Switch each "Antarctic" in the items below to "Arctic", and write out all their lines again with nothing else changed.
-=-=-=-=-
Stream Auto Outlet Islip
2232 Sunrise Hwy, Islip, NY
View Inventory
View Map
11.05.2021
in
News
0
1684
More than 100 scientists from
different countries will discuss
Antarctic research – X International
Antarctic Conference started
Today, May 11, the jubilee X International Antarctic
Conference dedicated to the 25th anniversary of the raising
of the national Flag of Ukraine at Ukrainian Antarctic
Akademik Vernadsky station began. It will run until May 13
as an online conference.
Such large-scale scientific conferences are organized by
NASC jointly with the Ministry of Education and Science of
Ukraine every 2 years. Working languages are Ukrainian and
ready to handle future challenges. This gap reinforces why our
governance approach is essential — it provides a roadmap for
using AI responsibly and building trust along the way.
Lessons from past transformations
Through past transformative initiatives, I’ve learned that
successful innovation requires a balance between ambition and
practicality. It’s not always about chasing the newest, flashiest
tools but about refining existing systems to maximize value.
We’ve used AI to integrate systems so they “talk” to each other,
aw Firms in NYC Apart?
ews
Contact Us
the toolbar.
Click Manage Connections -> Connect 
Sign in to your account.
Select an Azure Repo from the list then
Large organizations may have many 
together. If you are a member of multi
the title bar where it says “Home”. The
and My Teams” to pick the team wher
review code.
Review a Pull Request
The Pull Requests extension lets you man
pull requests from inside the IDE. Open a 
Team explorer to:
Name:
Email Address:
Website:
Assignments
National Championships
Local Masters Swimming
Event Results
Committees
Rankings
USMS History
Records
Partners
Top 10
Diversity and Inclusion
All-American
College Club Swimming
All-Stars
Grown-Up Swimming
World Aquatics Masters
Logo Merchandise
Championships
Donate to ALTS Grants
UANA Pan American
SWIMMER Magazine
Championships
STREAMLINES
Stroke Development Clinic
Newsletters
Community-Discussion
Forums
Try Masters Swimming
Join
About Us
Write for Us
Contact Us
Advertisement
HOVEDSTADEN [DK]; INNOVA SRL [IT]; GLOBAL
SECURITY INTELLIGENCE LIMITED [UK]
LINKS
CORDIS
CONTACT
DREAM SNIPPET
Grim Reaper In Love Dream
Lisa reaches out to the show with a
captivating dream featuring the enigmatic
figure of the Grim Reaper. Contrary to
-=-=-=-=-
» **Answer to this exercise**
Stream Auto Outlet Islip
2232 Sunrise Hwy, Islip, NY
View Inventory
View Map
11.05.2021
in
News
0
1684
More than 100 scientists from
different countries will discuss
Arctic research – X International
Arctic Conference started
Today, May 11, the jubilee X International Arctic
Conference dedicated to the 25th anniversary of the raising
of the national Flag of Ukraine at Ukrainian Arctic
Akademik Vernadsky station began. It will run until May 13
as an online conference.
Such large-scale scientific conferences are organized by
NASC jointly with the Ministry of Education and Science of
Ukraine every 2 years. Working languages are Ukrainian and
ready to handle future challenges. This gap reinforces why our
governance approach is essential — it provides a roadmap for
using AI responsibly and building trust along the way.
Lessons from past transformations
Through past transformative initiatives, I’ve learned that
successful innovation requires a balance between ambition and
practicality. It’s not always about chasing the newest, flashiest
tools but about refining existing systems to maximize value.
We’ve used AI to integrate systems so they “talk” to each other,
aw Firms in NYC Apart?
ews
Contact Us
the toolbar.
Click Manage Connections -> Connect 
Sign in to your account.
Select an Azure Repo from the list then
Large organizations may have many 
together. If you are a member of multi
the title bar where it says “Home”. The
and My Teams” to pick the team wher
review code.
Review a Pull Request
The Pull Requests extension lets you man
pull requests from inside the IDE. Open a 
Team explorer to:
Name:
Email Address:
Website:
Assignments
National Championships
Local Masters Swimming
Event Results
Committees
Rankings
USMS History
Records
Partners
Top 10
Diversity and Inclusion
All-American
College Club Swimming
All-Stars
Grown-Up Swimming
World Aquatics Masters
Logo Merchandise
Championships
Donate to ALTS Grants
UANA Pan American
SWIMMER Magazine
Championships
STREAMLINES
Stroke Development Clinic
Newsletters
Community-Discussion
Forums
Try Masters Swimming
Join
About Us
Write for Us
Contact Us
Advertisement
HOVEDSTADEN [DK]; INNOVA SRL [IT]; GLOBAL
SECURITY INTELLIGENCE LIMITED [UK]
LINKS
CORDIS
CONTACT
DREAM SNIPPET
Grim Reaper In Love Dream
Lisa reaches out to the show with a
captivating dream featuring the enigmatic
figure of the Grim Reaper. Contrary to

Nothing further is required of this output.